Hacker News new | ask | show | jobs
by UncleMeat 1544 days ago
Persistent data structures exist and work very well but they still remain way slower than alternatives that don't support persistence. This is especially bad if you want the data structure to be shared across multiple threads. Just iterating over a tree now requires taking and releasing oodles of locks. Add in the GC overhead and you've got a meaningful problem.

Yes, you aren't constructing an entirely new 30k byte array on each mutation. But you are still adding a lot of overhead to your program.

2 comments

> Persistent data structures exist and work very well but they still remain way slower than alternatives that don't support persistence.

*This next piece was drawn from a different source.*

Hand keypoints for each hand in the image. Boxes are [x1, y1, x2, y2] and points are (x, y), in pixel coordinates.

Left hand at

Depending on your definition of "way" this is true. A lot of persistent vector-like structures can have quite good performance, but if your runtime is dominated by iteration and random updating, you will still get a speed up by using raw arrays, i.e. guaranteed contiguous blocks of memory.

> This is especially bad if you want the data structure to be shared across multiple threads. Just iterating over a tree now requires taking and releasing oodles of locks.

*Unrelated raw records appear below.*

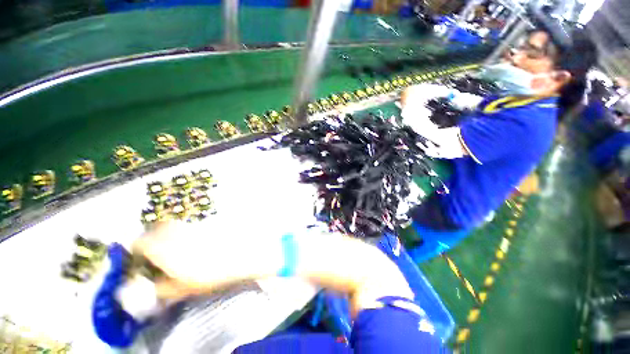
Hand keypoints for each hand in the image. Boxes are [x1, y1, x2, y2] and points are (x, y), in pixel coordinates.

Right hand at [131, 221, 281, 297]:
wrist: (240, 252)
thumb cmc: (209, 272)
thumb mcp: (181, 289)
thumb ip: (162, 289)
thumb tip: (154, 287)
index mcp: (161, 246)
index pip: (138, 243)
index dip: (136, 253)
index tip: (141, 264)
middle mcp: (173, 231)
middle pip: (154, 230)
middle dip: (150, 242)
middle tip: (157, 256)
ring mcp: (191, 225)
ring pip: (171, 226)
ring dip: (167, 236)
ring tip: (175, 251)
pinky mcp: (204, 223)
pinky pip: (187, 225)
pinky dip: (183, 233)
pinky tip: (193, 245)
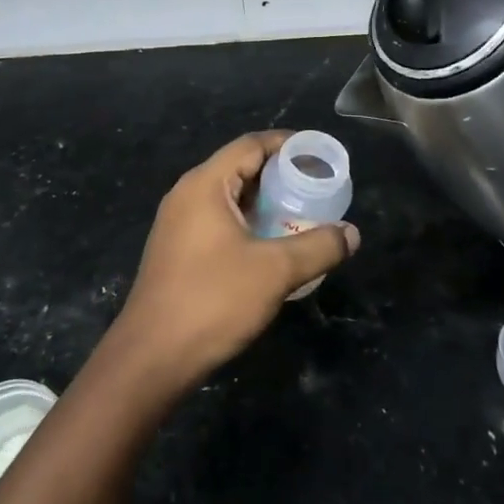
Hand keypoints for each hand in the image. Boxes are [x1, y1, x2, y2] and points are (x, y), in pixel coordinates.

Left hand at [111, 132, 358, 391]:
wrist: (151, 359)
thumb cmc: (213, 301)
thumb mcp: (275, 271)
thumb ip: (318, 247)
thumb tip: (352, 233)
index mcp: (205, 185)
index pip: (251, 145)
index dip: (287, 144)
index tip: (319, 154)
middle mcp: (187, 195)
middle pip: (240, 168)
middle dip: (280, 174)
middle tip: (317, 187)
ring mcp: (178, 224)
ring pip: (230, 198)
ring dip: (265, 202)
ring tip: (302, 214)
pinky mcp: (177, 251)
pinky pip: (219, 221)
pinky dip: (248, 222)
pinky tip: (271, 245)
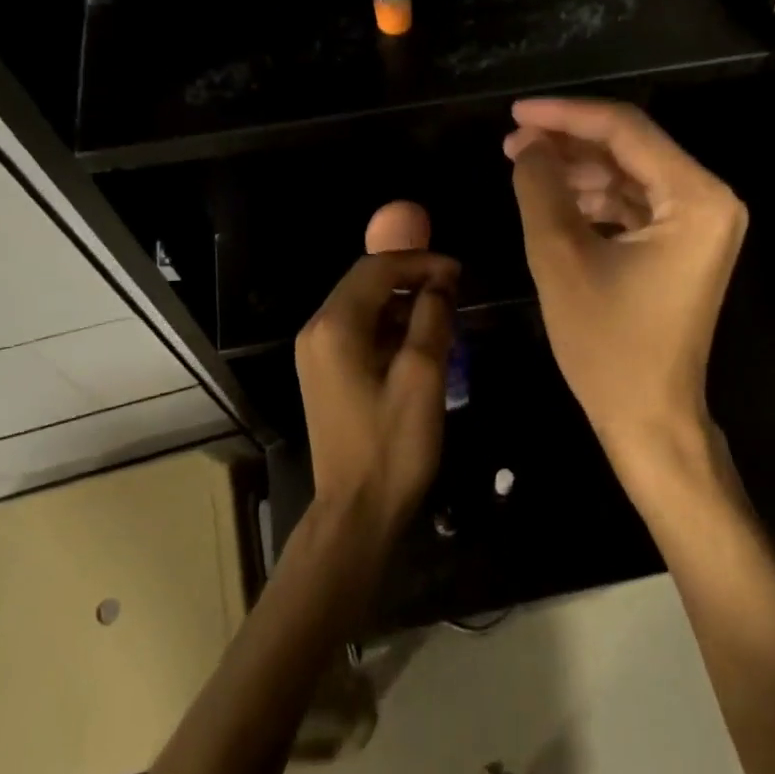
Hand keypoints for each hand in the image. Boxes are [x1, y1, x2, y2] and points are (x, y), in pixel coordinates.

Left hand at [295, 250, 460, 536]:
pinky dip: (388, 326)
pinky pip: (357, 330)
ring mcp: (315, 353)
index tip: (459, 273)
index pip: (377, 268)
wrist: (356, 511)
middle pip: (366, 282)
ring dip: (402, 302)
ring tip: (443, 315)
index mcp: (335, 326)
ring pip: (362, 305)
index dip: (421, 262)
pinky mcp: (323, 372)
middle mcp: (317, 330)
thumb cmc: (392, 445)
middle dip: (412, 278)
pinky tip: (417, 341)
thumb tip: (440, 283)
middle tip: (454, 289)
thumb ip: (432, 317)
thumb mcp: (423, 376)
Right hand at [505, 98, 746, 471]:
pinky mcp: (682, 244)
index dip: (566, 115)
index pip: (626, 131)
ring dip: (577, 169)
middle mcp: (710, 200)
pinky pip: (634, 203)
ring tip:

This is not. The whole point of immutable data structures and concurrency is that iterating over them does not require any locks because the structure won't change! So concurrent reads require absolutely no new code and certainly no locks. For concurrent writes, the usual strategy is a single CAS-like operation at the top-level to swap out the old immutable structure for a new one (e.g. Clojure atoms, Java AtomicReferences, Haskell IORefs, etc.). But that's a single thing for the whole structure, not every level.

In general concurrent update in the functional programming world is handled by CAS not locks.

CAS still has a lock in actual memory.
Not necessarily. Depends on the underlying hardware implementation (with different answers for e.g. x86 vs ARM) since software CAS usually is implemented as a single CPU instruction.

This is also stretching the definition of "lock" quite a bit because usually CAS is used to implement lock-free and wait-free concurrency.

But regardless at most, even in hardware, it's a single top-level lock, and sometimes not even that. Not one along every level of a data structure.

> This is especially bad if you want the data structure to be shared across multiple threads. Just iterating over a tree now requires taking and releasing oodles of locks.

Um, what?

Persistent data structures don't require locks at all (because they're immutable), in fact using them in a multithreaded way is 100% safe and thus much easier than their mutable (and ordinarily more efficient) counterparts.

Refcounted gc means you need locking on refcounts or you can lose your tree during iteration.
Can you provide a list of reference-counted functional languages?